Passage shown:
On May 20, 2014, at 10:09 PM, Sean Pringle <springle@wikimedia.org> wrote:

Hi!

I'd like to hear from stakeholders about purging old data from the eventlogging database. Yes, no, why [not], etc.

I understand from Ori that there is a 90 day retention policy, and that purging has been discussed previously but not addressed for various reasons. Certainly there are many timestamps older than 90 days still in the db, and apparently largely untouched by queries?

Perhaps we're in a better position now to do this properly what with data now in multiple places: log files, database, hadoop...

Can we please purge stuff? :-)

BR
Sean

Hi Sean, 

I sent a similar proposal to the internal list for preliminary feedback (see item 2 below)

All, I wanted to hear your thoughts informally (before posting to the lists) on two ideas that have been floating around recently:

1) add support for optional sampling in EventLogging via JSON schemas (given the sheer number of teams who have asked for it). See https://bugzilla.wikimedia.org/show_bug.cgi?id=65500

2) introduce 90-day pruning by default for all logs, (adding a dedicated schema element to override the default).

Recorded data:
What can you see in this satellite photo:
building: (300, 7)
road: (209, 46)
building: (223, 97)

Problem description: Can you copy out the email thread above about purging old EventLogging data, word for word and in full?

Answer:
On May 20, 2014, at 10:09 PM, Sean Pringle <springle@wikimedia.org> wrote:

Hi!

I'd like to hear from stakeholders about purging old data from the eventlogging database. Yes, no, why [not], etc.

I understand from Ori that there is a 90 day retention policy, and that purging has been discussed previously but not addressed for various reasons. Certainly there are many timestamps older than 90 days still in the db, and apparently largely untouched by queries?

Perhaps we're in a better position now to do this properly what with data now in multiple places: log files, database, hadoop...

Can we please purge stuff? :-)

BR
Sean

Hi Sean, 

I sent a similar proposal to the internal list for preliminary feedback (see item 2 below)

All, I wanted to hear your thoughts informally (before posting to the lists) on two ideas that have been floating around recently:

1) add support for optional sampling in EventLogging via JSON schemas (given the sheer number of teams who have asked for it). See https://bugzilla.wikimedia.org/show_bug.cgi?id=65500

2) introduce 90-day pruning by default for all logs, (adding a dedicated schema element to override the default).